Putin telah menggunakan sanksi-sanksi Barat untuk memperkuat posisi domestiknya dan menyangkal konsekuensi politik dari rendahnya harga minyak dengan menyalahkan negara-negara Barat terhadap perekonomian yang buruk, menurut Brenton.

“Mereka justru mempunyai efek sebaliknya dari yang diharapkan,” kata Brenton.

“Barat telah menerapkan sanksi ekonomi terhadap Rusia atau Uni Soviet sebanyak delapan kali sejak berakhirnya Perang Dunia II dan sanksi tersebut tidak pernah berhasil.”

Brenton bergabung dengan Kantor Luar Negeri dan Persemakmuran (FCO) pada tahun 1975, dan penempatan pertamanya di Moskow pada tahun 1994 sebagai penasihat ekonomi, bantuan, dan ilmiah. Setelah meninggalkan Moskow pada tahun 1998, ia bekerja sebagai direktur urusan global di FCO sebelum berangkat ke Washington pada tahun 2001 untuk jabatan tiga tahun sebagai wakil kepala misi. Dia kembali ke Rusia sebagai duta besar pada tahun 2004.

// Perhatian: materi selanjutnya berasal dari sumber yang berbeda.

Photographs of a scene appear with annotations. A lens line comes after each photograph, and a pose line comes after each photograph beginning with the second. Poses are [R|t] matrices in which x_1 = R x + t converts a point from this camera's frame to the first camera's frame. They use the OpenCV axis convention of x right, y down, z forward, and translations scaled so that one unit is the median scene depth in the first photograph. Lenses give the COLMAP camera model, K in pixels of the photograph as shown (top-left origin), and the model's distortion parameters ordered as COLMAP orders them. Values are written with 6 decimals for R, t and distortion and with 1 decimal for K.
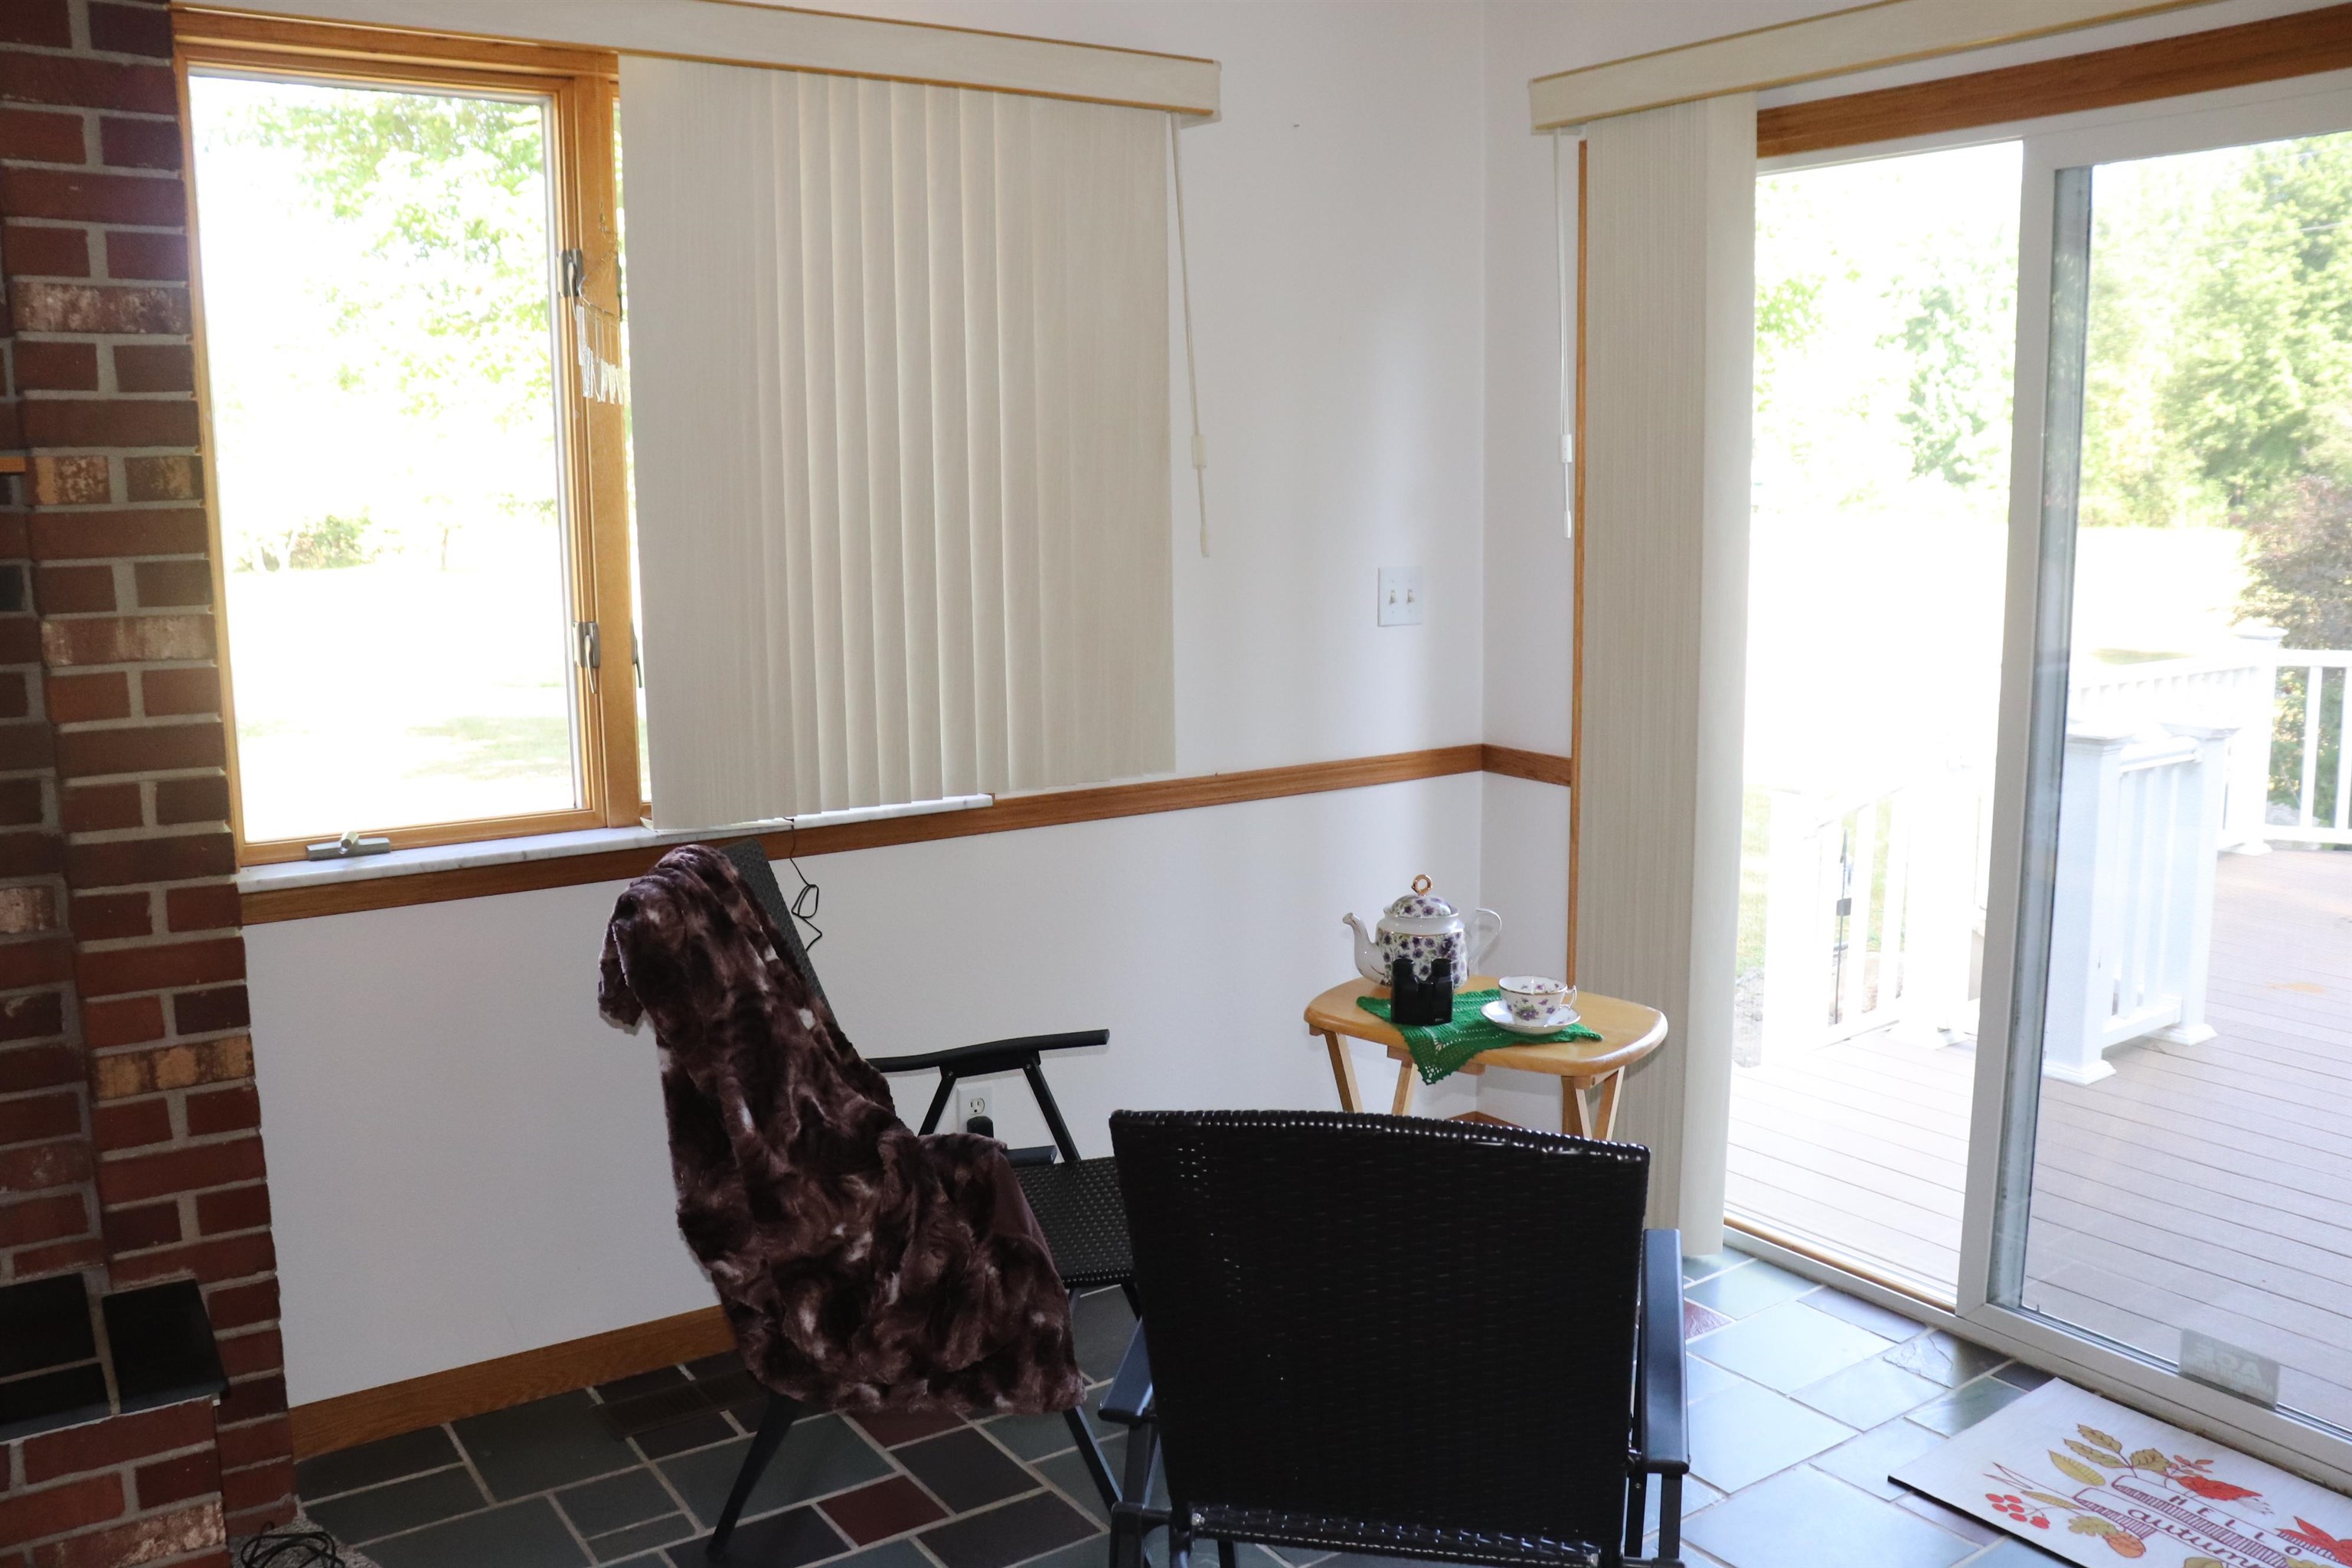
lens RADIAL K [[1909.4, 0, 1176.0], [0, 1909.4, 784.0], [0, 0, 1]] dist [-0.186171, 0.161885]
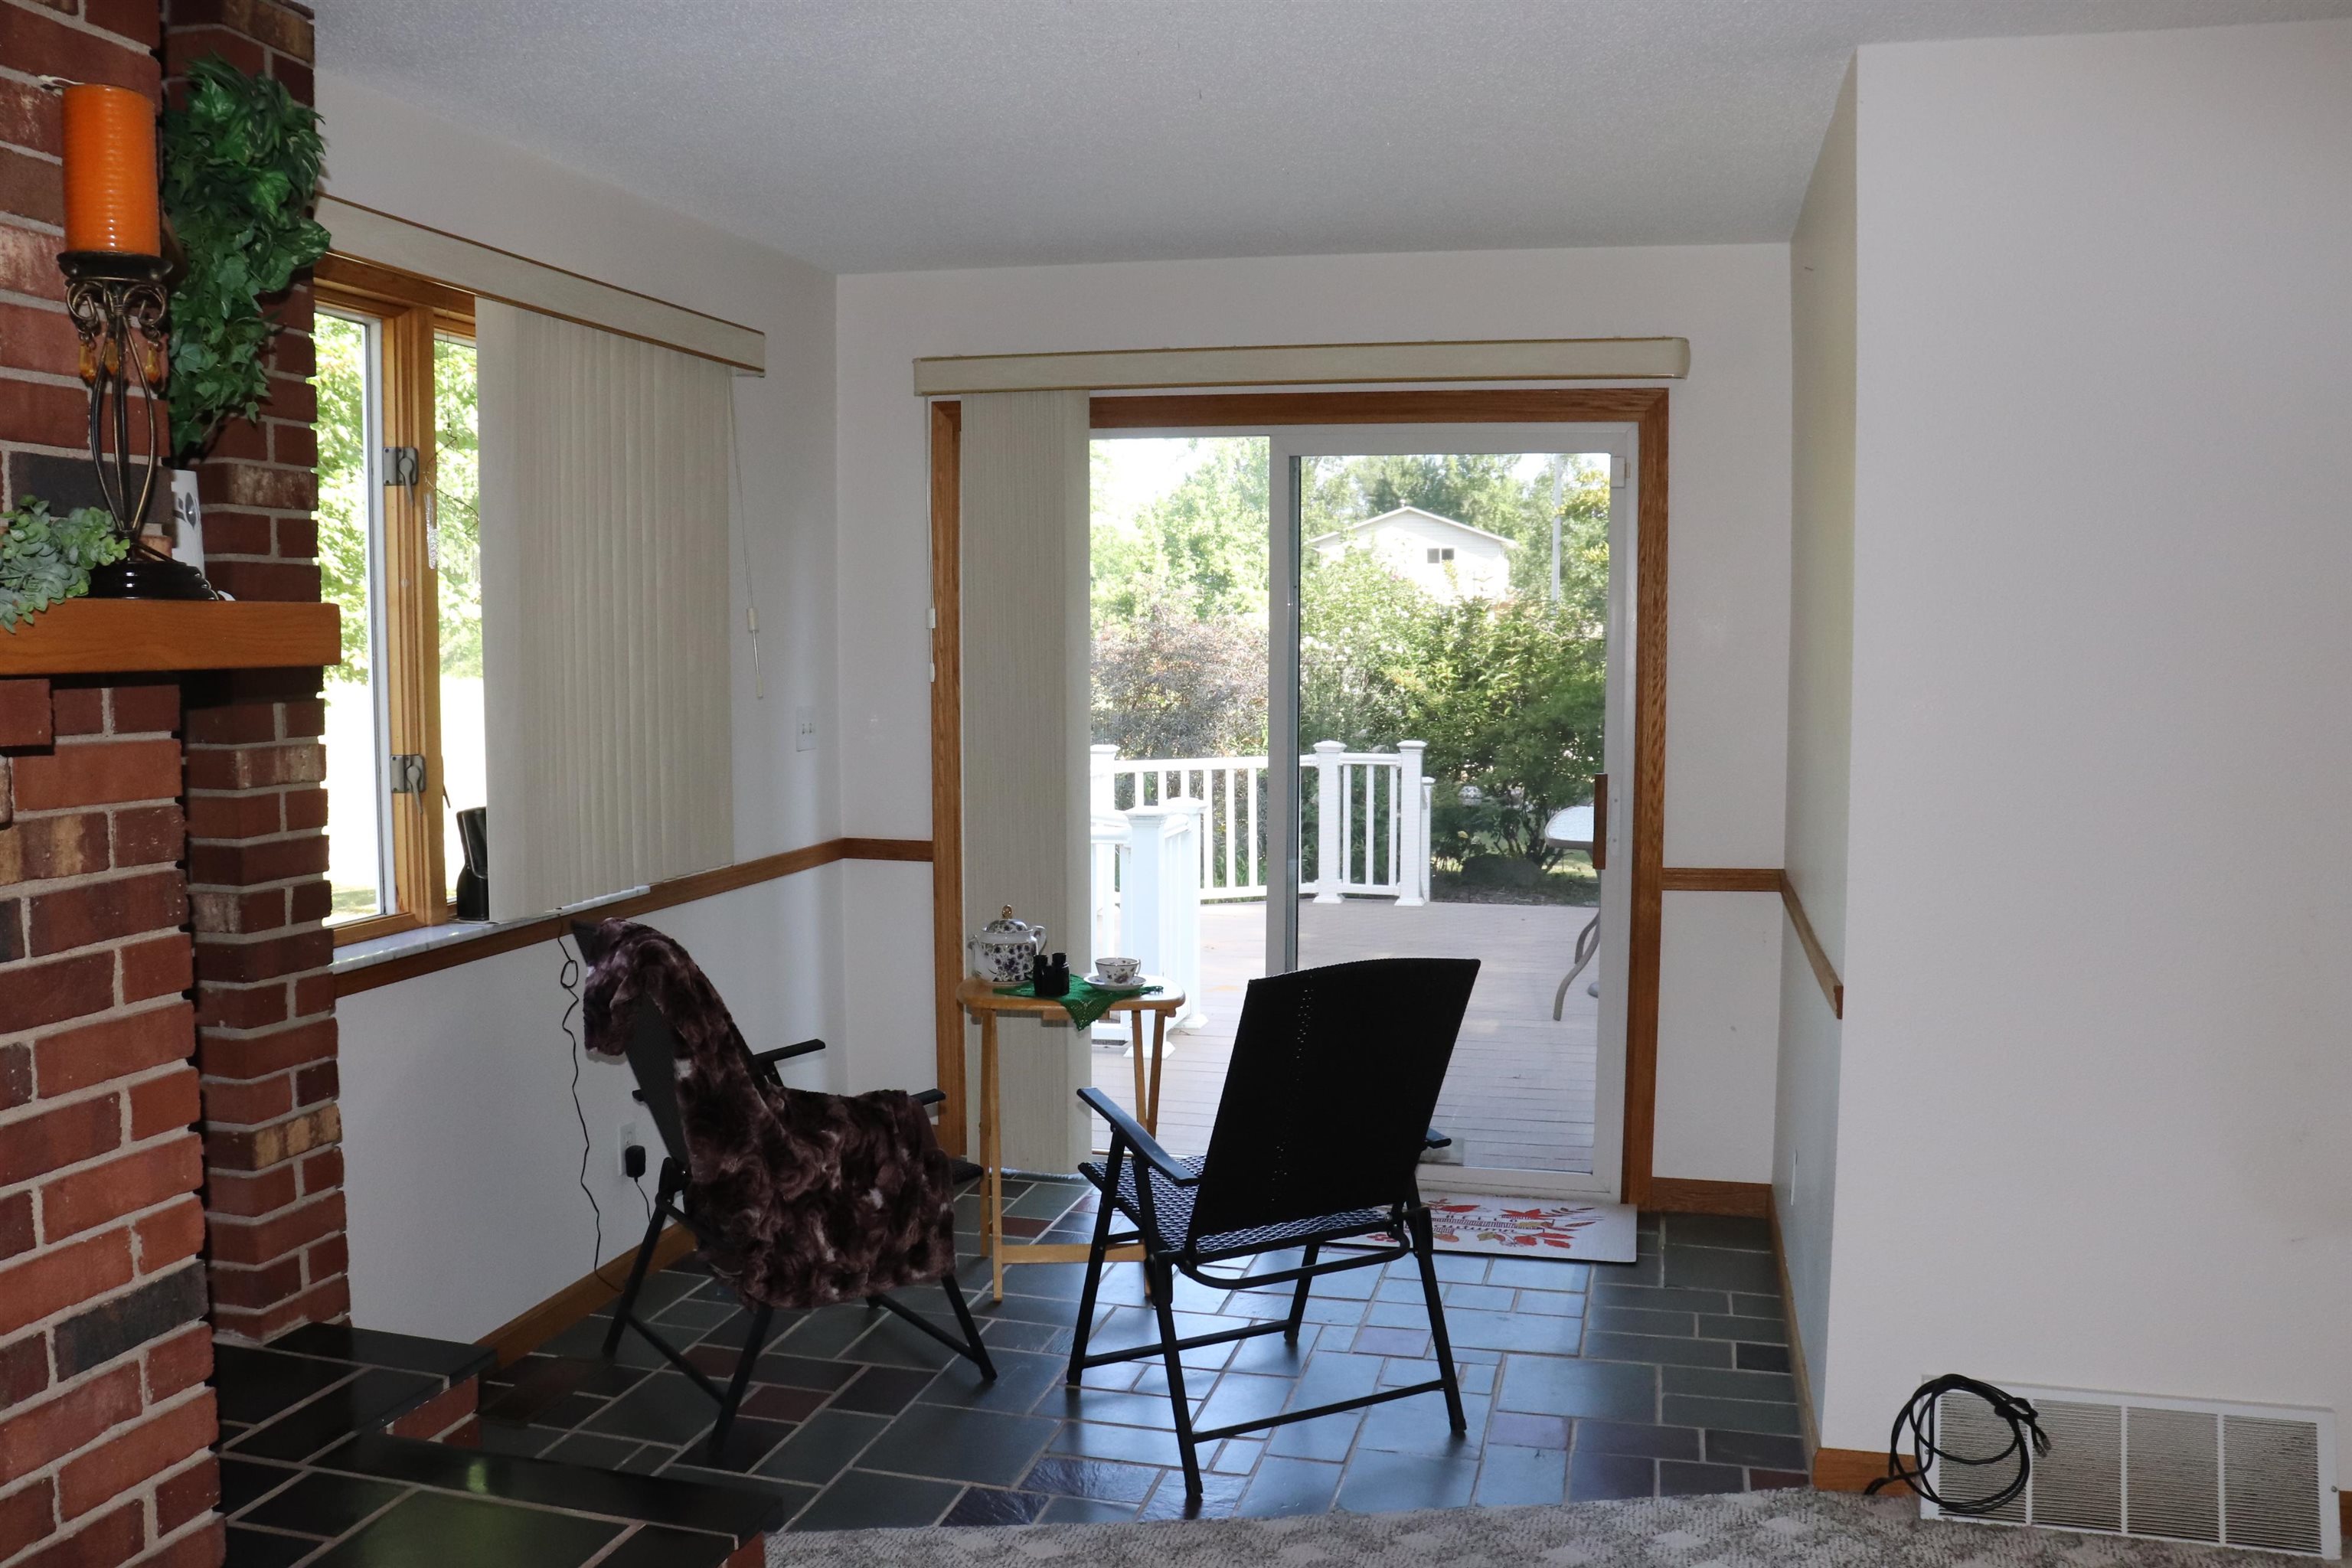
lens RADIAL K [[1955.6, 0, 1180.9], [0, 1955.6, 795.1], [0, 0, 1]] dist [-0.173836, 0.148897]
pose [[0.746012, -0.043791, 0.664491, -0.908191], [0.094506, 0.994698, -0.040547, 0.041994], [-0.659193, 0.093047, 0.746195, -0.275497]]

Masa jabatan Brenton sebagai duta besar untuk Moskow bertepatan dengan pembunuhan mantan perwira intelijen Rusia Alexander Litvinenko di London dan memburuknya hubungan Inggris-Rusia termasuk pengusiran diplomat. Dia mengatakan meskipun sanksi terhadap Rusia tidak dapat dihindari pada tahun lalu, negara-negara Barat seharusnya membatasi diri pada tindakan yang lebih tepat sasaran.

Siapa yang mau Estonia?

Brenton menolak pembicaraan mengenai Perang Dingin baru, yang disebutnya sebagai “narasi liar dan tidak dapat dipertahankan”, dan mengatakan bahwa Rusia lebih tertarik pada perdamaian di Ukraina daripada yang diyakini banyak diplomat Barat.

Meskipun Brenton mengatakan dia mendukung keputusan Pakta Pertahanan Atlantik Utara (NATO) untuk mengerahkan pasukan baru di Eropa Timur sebagai respons terhadap ketegasan militer Rusia, dia menolak kekhawatiran yang tidak berdasar bahwa Moskow memiliki aspirasi teritorial yang signifikan di Eropa Timur.

“Salah satu fenomena yang sangat menyedihkan akibat krisis Ukraina adalah semua pejuang Perang Dingin yang keluar dari lemari mereka,” kata Brenton.

“Ceritanya adalah beruang mengintai lagi: mereka ingin merebut bagian timur Ukraina, yang tentu saja tidak mereka lakukan; mereka ingin merebut (kota pelabuhan selatan Ukraina) Mariupol, yang tentu saja tidak pernah mereka lakukan; mereka ingin merebut Estonia, tapi siapa yang mau Estonia?”